評価基準には、ISO 14971(医療機器のリスクマネジメント)の考え方を活用することが有効である。危害の深刻度と発生確率を組み合わせてリスクレベルを判定する方法が一般的である。
ステップ2:プロセスのリスク分類
組織内のすべての品質マネジメントプロセスについて、確立した基準に基づいてリスク評価を実施する。設計管理、製造管理、供給者管理、変更管理など、各プロセスにおいてリスクの高い領域と低い領域を特定する。
ステップ3:管理方法の差別化
リスク分類に基づいて、各プロセスに適用する管理の密度を決定する。文書化の詳細度、レビューの頻度、承認権限のレベル、記録の保管期間など、具体的な管理方法を定義する。
ステップ4:継続的な見直し
リスクベースアプローチは、一度設定したら終わりではない。製品の変更、技術の進歩、規制要求の変化、市場からのフィードバックなどに応じて、リスク評価と管理方法を定期的に見直す必要がある。
リスクベースアプローチのメリット
リスクベースアプローチを適切に実施することで、組織は多くのメリットを得ることができる。
- 効率的なリソース配分
限られた人員、時間、予算を、最も重要な領域に集中させることができる。
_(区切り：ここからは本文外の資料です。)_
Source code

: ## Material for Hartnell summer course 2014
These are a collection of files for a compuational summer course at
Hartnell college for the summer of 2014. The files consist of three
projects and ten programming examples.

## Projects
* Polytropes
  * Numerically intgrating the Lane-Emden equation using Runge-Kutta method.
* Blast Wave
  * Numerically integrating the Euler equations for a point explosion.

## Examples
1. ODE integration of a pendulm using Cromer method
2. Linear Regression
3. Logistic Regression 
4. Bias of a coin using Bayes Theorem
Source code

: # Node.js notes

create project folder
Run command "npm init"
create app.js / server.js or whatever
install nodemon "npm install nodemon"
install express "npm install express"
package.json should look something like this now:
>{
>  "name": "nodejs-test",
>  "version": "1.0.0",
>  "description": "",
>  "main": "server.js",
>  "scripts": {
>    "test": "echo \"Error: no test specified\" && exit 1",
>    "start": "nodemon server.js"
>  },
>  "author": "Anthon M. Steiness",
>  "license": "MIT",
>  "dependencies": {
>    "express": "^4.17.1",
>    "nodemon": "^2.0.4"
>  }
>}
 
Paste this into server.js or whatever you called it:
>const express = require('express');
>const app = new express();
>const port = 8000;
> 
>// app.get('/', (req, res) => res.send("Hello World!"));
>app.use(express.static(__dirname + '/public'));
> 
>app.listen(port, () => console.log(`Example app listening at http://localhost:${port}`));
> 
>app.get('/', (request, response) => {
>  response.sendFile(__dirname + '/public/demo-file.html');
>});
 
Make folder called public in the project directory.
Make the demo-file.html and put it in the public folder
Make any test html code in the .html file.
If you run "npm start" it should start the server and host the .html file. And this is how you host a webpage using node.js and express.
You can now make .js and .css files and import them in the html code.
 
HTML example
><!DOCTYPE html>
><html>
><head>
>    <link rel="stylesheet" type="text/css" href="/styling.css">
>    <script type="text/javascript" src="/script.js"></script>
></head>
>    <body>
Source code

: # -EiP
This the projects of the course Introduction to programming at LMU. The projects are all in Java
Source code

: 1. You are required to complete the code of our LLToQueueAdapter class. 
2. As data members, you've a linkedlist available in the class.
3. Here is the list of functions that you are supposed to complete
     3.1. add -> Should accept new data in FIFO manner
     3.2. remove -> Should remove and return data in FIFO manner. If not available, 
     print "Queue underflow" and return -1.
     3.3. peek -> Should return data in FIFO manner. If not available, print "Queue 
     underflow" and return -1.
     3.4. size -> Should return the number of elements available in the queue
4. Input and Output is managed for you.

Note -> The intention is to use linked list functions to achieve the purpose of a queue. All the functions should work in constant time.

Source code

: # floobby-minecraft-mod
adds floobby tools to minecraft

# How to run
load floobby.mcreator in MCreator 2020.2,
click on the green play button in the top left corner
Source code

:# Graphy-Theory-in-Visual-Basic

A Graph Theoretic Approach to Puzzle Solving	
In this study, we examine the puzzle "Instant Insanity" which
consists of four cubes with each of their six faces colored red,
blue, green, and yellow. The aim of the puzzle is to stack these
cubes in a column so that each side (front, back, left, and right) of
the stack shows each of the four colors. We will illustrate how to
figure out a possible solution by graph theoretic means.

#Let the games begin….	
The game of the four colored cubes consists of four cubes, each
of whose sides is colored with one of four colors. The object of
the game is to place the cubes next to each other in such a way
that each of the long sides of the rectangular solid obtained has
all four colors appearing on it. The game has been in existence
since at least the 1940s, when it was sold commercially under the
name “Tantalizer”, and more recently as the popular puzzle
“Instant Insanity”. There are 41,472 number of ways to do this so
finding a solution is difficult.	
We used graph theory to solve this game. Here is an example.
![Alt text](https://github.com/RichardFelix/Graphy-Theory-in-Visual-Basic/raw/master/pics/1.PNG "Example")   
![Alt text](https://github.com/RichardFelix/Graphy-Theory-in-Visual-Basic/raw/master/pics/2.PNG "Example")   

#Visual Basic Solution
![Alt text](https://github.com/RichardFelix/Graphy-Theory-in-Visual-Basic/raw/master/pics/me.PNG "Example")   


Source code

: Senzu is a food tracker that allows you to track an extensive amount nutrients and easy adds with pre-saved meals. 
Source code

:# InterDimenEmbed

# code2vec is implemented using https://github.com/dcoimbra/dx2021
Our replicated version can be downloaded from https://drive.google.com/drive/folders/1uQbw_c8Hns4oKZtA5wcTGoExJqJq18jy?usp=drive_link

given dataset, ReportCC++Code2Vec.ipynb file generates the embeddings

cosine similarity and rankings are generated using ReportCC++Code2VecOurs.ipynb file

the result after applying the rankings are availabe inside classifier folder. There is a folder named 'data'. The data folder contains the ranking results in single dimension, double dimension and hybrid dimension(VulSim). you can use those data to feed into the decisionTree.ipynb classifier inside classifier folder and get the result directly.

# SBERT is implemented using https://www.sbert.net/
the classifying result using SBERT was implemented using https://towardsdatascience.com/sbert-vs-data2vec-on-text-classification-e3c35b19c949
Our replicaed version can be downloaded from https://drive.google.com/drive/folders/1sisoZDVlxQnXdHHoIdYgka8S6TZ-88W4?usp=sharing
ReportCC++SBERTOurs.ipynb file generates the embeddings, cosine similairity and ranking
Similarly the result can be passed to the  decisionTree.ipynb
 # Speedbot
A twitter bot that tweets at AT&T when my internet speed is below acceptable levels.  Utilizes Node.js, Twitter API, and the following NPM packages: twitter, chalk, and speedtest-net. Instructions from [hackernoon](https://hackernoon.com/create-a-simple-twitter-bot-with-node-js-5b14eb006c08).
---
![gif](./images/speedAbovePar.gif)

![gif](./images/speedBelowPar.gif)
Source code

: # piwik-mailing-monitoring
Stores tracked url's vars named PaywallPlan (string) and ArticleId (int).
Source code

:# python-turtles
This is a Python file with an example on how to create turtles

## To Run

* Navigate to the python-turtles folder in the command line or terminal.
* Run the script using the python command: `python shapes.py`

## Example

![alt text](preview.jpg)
すべてに同じ労力をかける必要がなくなるため、組織全体の生産性が向上する。 - 効果的なリスク管理
真にリスクの高い領域に対して十分な管理を行うことで、患者の安全性を高めることができる。形式的な管理ではなく、実質的な安全性向上につながる。 - 規制対応の円滑化
規制当局もリスクベースアプローチを推奨しており、このアプローチに基づいた品質マネジメントシステムは、査察や審査において評価されやすい。 - 組織文化の変革
単に規則を守るだけでなく、「なぜこの管理が必要なのか」を考える文化が醸成される。従業員のリスク意識が高まり、主体的な品質改善活動が促進される。
注意すべきポイント
リスクベースアプローチの導入において、注意すべき点もある。
- 過度な簡素化の回避
リスクが低いからといって、必要な管理まで省略してはならない。ISO 13485の基本要求事項は、リスクレベルに関わらず満たす必要がある。リスクベースアプローチは、要求事項を無視するための口実ではない。 - 客観的な評価の重要性
リスク評価が主観的になりすぎると、本来高リスクである領域を見落とす可能性がある。データに基づいた客観的な評価を心がける必要がある。 - 文書化の徹底
なぜそのリスクレベルと判断したのか、なぜその管理方法を選択したのか、その根拠を文書化しておくことが重要である。規制当局から説明を求められた際に、明確に回答できなければならない。
まとめ
リスクベースアプローチは、2002年8月のFDAイニシアチブに端を発し、ISO 13485:2016において明確に要求されるようになった現代的な品質管理の基本思想である。
これは、医療機器のリスクレベルに応じてプロセス管理の厳密さを変えることで、効率的かつ効果的な品質保証を実現するアプローチである。すべてに同じ管理を適用する画一的な方法から、リスクに応じて管理を最適化する柔軟な方法への転換を意味する。
重要なのは、リスクベースアプローチを単なる規格要求への対応として捉えるのではなく、組織の品質文化を向上させる機会として活用することである。限られたリソースを真に重要な領域に集中させ、患者の安全性を最大化する。この考え方こそが、医療機器産業における品質管理の本質であり、今後ますます重要性を増していくであろう。
技術が進化し、医療機器がより複雑化・多様化する中で、リスクベースアプローチは組織が持続可能な品質保証体制を構築するための鍵となる。この概念を深く理解し、実務に適切に適用していくことが、これからの時代を生き抜く医療機器メーカーに求められている。